Recurrent urticaria: clinical investigation of 330 patients



A questionnaire was used from 1972–1978 for 330 consecutive patients with recurrent urticaria of 3 months to 40 years duration. Fifty men and fifty women had only urticaria. The rest had both urticaria and angio-oedema and most of them were women between 24 and 38 years of age. Urticarial attacks were less frequent during the daytime. A personal history of rhinitis, asthma or atopic dermatitis was recorded in more than one-third. Nasal polyps, migraine and arthralgia were found in 6–7% of the patients. Severe psychiatric problems were mentioned by 16%. Abdominal problems, mainly gastritis, were described by 44%. A history of side effects from drugs was found in 32% of the patients. Food was mentioned as a factor worsening the weals by 30% and drinks by 18%. Fruits, vegetables and nuts were the most common. Despite all cases with physical urticaria having been excluded, physical factors such as exercise were considered by 20% to make the urticaria worse.
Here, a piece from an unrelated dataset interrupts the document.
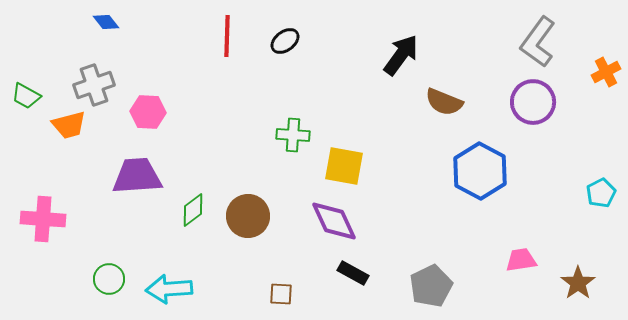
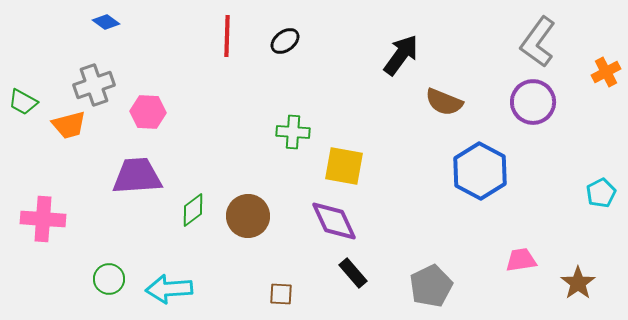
blue diamond: rotated 16 degrees counterclockwise
green trapezoid: moved 3 px left, 6 px down
green cross: moved 3 px up
black rectangle: rotated 20 degrees clockwise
Provocation tests with various food additives such as azo dyes, benzoates, butylated hydroxytoluene (BHT), butylated hydroxyanisole (BHA) sorbic acid, quinoline yellow, carotene, canthaxanthine, annatto and nitrite revealed one or more positive reactions in one-third of the patients, one-third showed negative provocation tests and, in the rest, one or several tests were questionable. Routine laboratory investigations and X-rays of sinuses or teeth were of little value if there was no sign or history of other diseases. The fibrin microclot generation test which indicates the presence of circulating endotoxins was positive in 24%.